* Assignment
Restate the lines word for word, from the first line of the records through the line containing "18. Defendant Sunbeam". Leave out the pictures and anything after that line.

[Page-level text extractions]
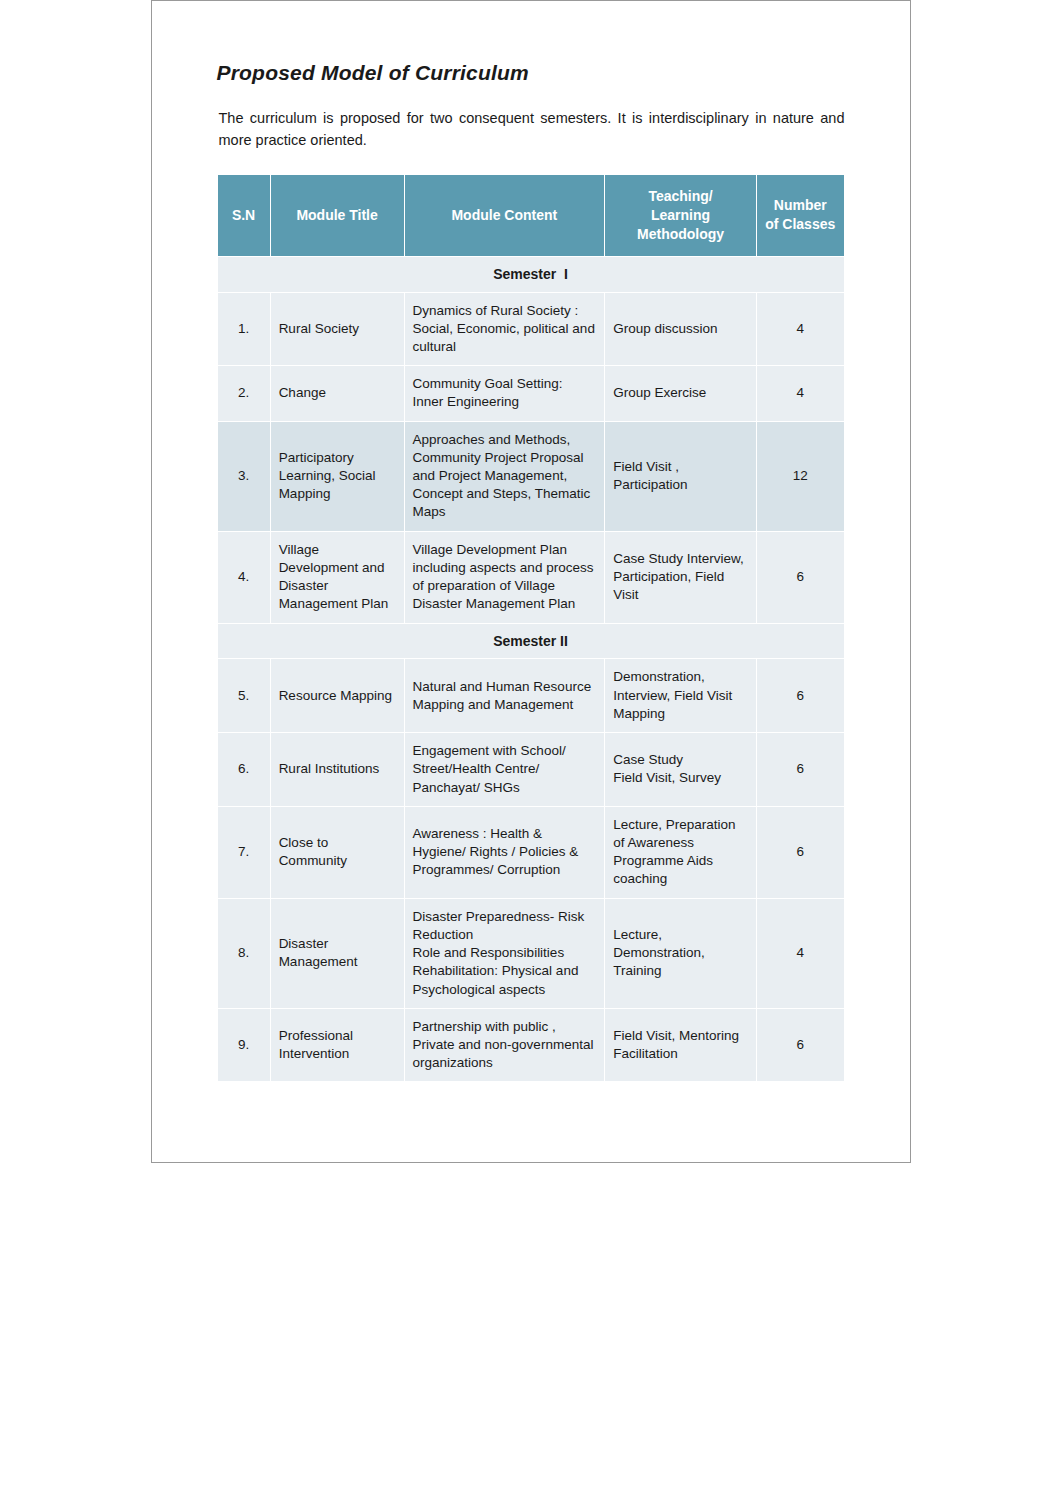Proposed Model of Curriculum
The curriculum is proposed for two consequent semesters. It is interdisciplinary in nature and more practice oriented.
| S.N | Module Title | Module Content | Teaching/ Learning Methodology | Number of Classes |
| --- | --- | --- | --- | --- |
| Semester I |
| 1. | Rural Society | Dynamics of Rural Society : Social, Economic, political and cultural | Group discussion | 4 |
| 2. | Change | Community Goal Setting: Inner Engineering | Group Exercise | 4 |
| 3. | Participatory Learning, Social Mapping | Approaches and Methods, Community Project Proposal and Project Management, Concept and Steps, Thematic Maps | Field Visit , Participation | 12 |
| 4. | Village Development and Disaster Management Plan | Village Development Plan including aspects and process of preparation of Village Disaster Management Plan | Case Study Interview, Participation, Field Visit | 6 |
| Semester II |
| 5. | Resource Mapping | Natural and Human Resource Mapping and Management | Demonstration, Interview, Field Visit Mapping | 6 |
| 6. | Rural Institutions | Engagement with School/ Street/Health Centre/ Panchayat/ SHGs | Case Study Field Visit, Survey | 6 |
| 7. | Close to Community | Awareness : Health & Hygiene/ Rights / Policies & Programmes/ Corruption | Lecture, Preparation of Awareness Programme Aids coaching | 6 |
| 8. | Disaster Management | Disaster Preparedness- Risk Reduction Role and Responsibilities Rehabilitation: Physical and Psychological aspects | Lecture, Demonstration, Training | 4 |
| 9. | Professional Intervention | Partnership with public , Private and non-governmental organizations | Field Visit, Mentoring Facilitation | 6 |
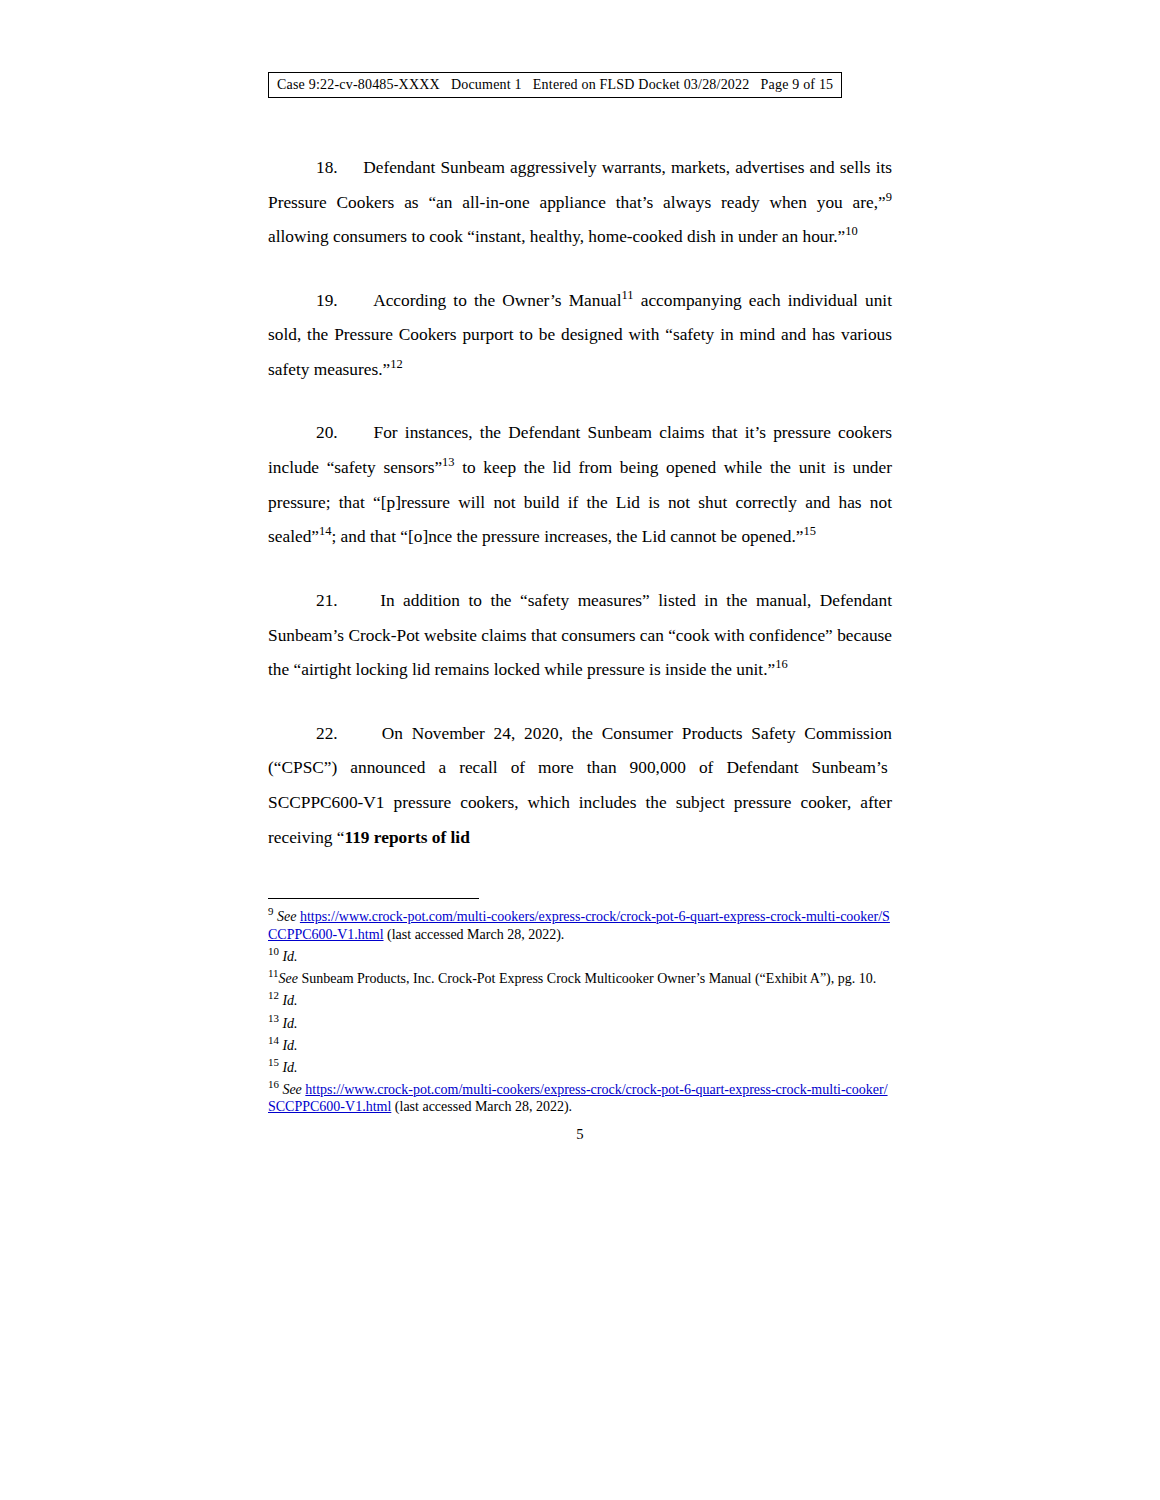Case 9:22-cv-80485-XXXX Document 1 Entered on FLSD Docket 03/28/2022 Page 9 of 15
18. Defendant Sunbeam aggressively warrants, markets, advertises and sells its Pressure Cookers as “an all-in-one appliance that’s always ready when you are,”9 allowing consumers to cook “instant, healthy, home-cooked dish in under an hour.”10
19. According to the Owner’s Manual11 accompanying each individual unit sold, the Pressure Cookers purport to be designed with “safety in mind and has various safety measures.”12
20. For instances, the Defendant Sunbeam claims that it’s pressure cookers include “safety sensors”13 to keep the lid from being opened while the unit is under pressure; that “[p]ressure will not build if the Lid is not shut correctly and has not sealed”14; and that “[o]nce the pressure increases, the Lid cannot be opened.”15
21. In addition to the “safety measures” listed in the manual, Defendant Sunbeam’s Crock-Pot website claims that consumers can “cook with confidence” because the “airtight locking lid remains locked while pressure is inside the unit.”16
22. On November 24, 2020, the Consumer Products Safety Commission (“CPSC”) announced a recall of more than 900,000 of Defendant Sunbeam’s SCCPPC600-V1 pressure cookers, which includes the subject pressure cooker, after receiving “119 reports of lid
9 See https://www.crock-pot.com/multi-cookers/express-crock/crock-pot-6-quart-express-crock-multi-cooker/SCCPPC600-V1.html (last accessed March 28, 2022).
10 Id.
11 See Sunbeam Products, Inc. Crock-Pot Express Crock Multicooker Owner’s Manual (“Exhibit A”), pg. 10.
12 Id.
13 Id.
14 Id.
15 Id.
16 See https://www.crock-pot.com/multi-cookers/express-crock/crock-pot-6-quart-express-crock-multi-cooker/SCCPPC600-V1.html (last accessed March 28, 2022).
5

* Answer box
Proposed Model of Curriculum
The curriculum is proposed for two consequent semesters. It is interdisciplinary in nature and more practice oriented.
| S.N | Module Title | Module Content | Teaching/ Learning Methodology | Number of Classes |
| --- | --- | --- | --- | --- |
| Semester I |
| 1. | Rural Society | Dynamics of Rural Society : Social, Economic, political and cultural | Group discussion | 4 |
| 2. | Change | Community Goal Setting: Inner Engineering | Group Exercise | 4 |
| 3. | Participatory Learning, Social Mapping | Approaches and Methods, Community Project Proposal and Project Management, Concept and Steps, Thematic Maps | Field Visit , Participation | 12 |
| 4. | Village Development and Disaster Management Plan | Village Development Plan including aspects and process of preparation of Village Disaster Management Plan | Case Study Interview, Participation, Field Visit | 6 |
| Semester II |
| 5. | Resource Mapping | Natural and Human Resource Mapping and Management | Demonstration, Interview, Field Visit Mapping | 6 |
| 6. | Rural Institutions | Engagement with School/ Street/Health Centre/ Panchayat/ SHGs | Case Study Field Visit, Survey | 6 |
| 7. | Close to Community | Awareness : Health & Hygiene/ Rights / Policies & Programmes/ Corruption | Lecture, Preparation of Awareness Programme Aids coaching | 6 |
| 8. | Disaster Management | Disaster Preparedness- Risk Reduction Role and Responsibilities Rehabilitation: Physical and Psychological aspects | Lecture, Demonstration, Training | 4 |
| 9. | Professional Intervention | Partnership with public , Private and non-governmental organizations | Field Visit, Mentoring Facilitation | 6 |
Case 9:22-cv-80485-XXXX Document 1 Entered on FLSD Docket 03/28/2022 Page 9 of 15
18. Defendant Sunbeam aggressively warrants, markets, advertises and sells its Pressure Cookers as “an all-in-one appliance that’s always ready when you are,”9 allowing consumers to cook “instant, healthy, home-cooked dish in under an hour.”10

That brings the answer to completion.